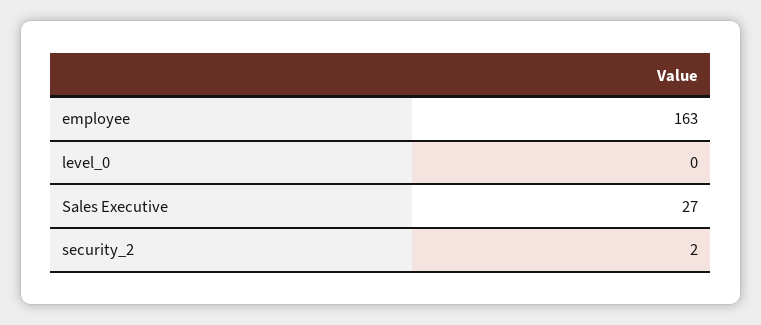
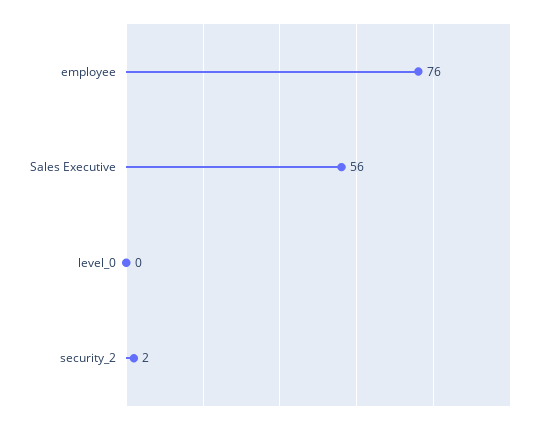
employee: 163 -> 76
Sales Executive: 27 -> 56

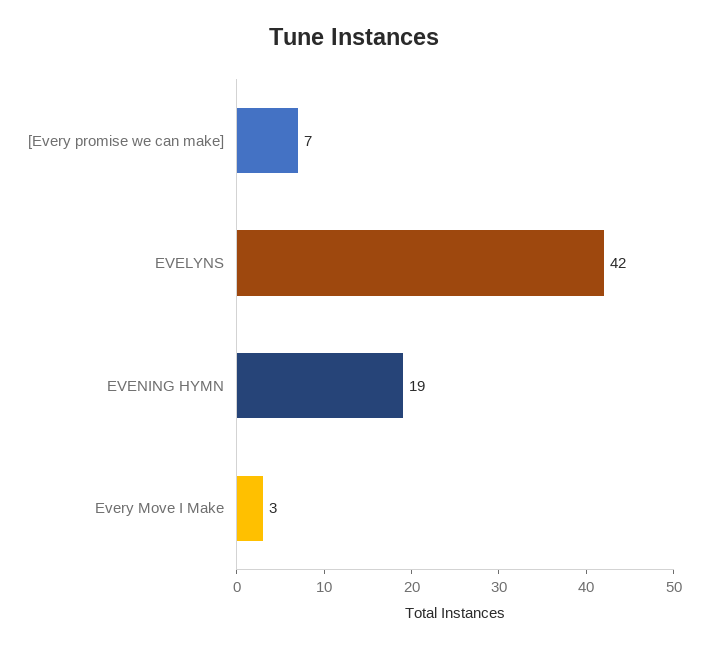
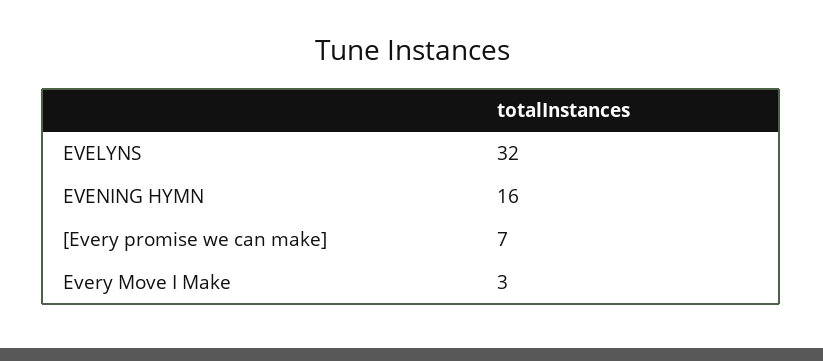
EVELYNS: 42 -> 32
EVENING HYMN: 19 -> 16

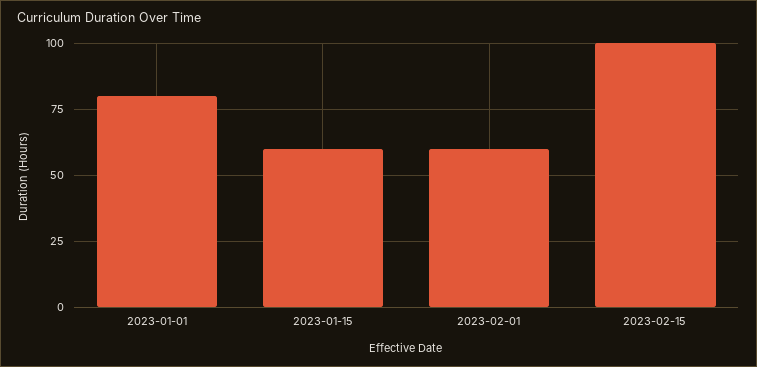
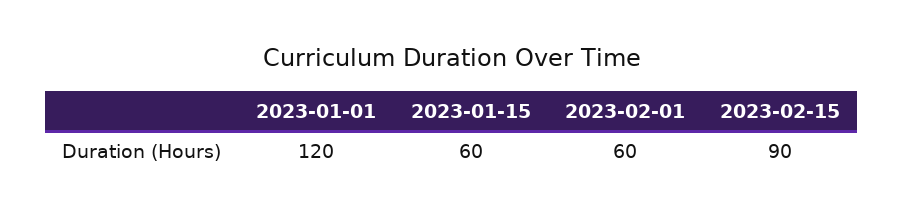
2023-01-01: 80 -> 120
2023-02-15: 100 -> 90

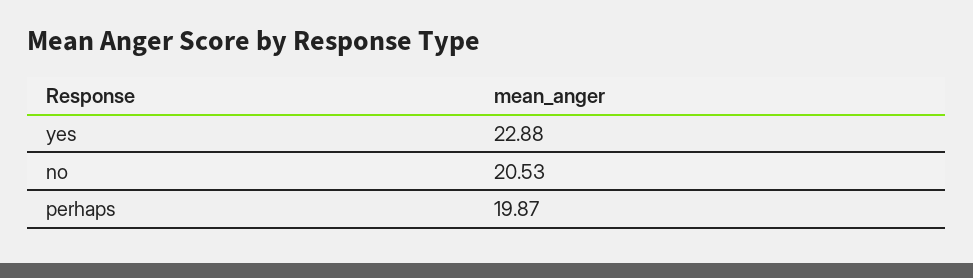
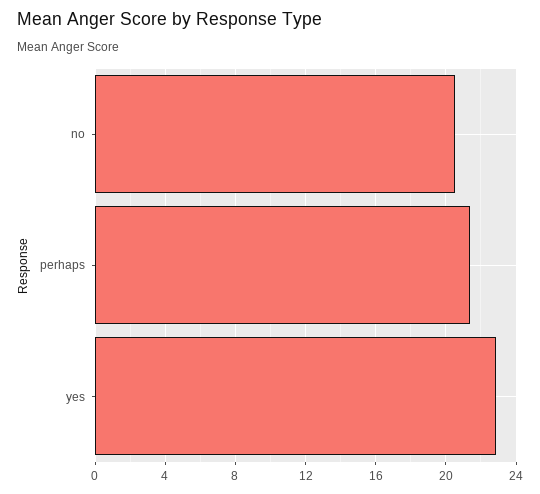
perhaps: 19.87 -> 21.5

----

What you return should match the records above word for word, minus the pictures.

employee: 163 -> 76
Sales Executive: 27 -> 56

EVELYNS: 42 -> 32
EVENING HYMN: 19 -> 16

2023-01-01: 80 -> 120
2023-02-15: 100 -> 90

perhaps: 19.87 -> 21.5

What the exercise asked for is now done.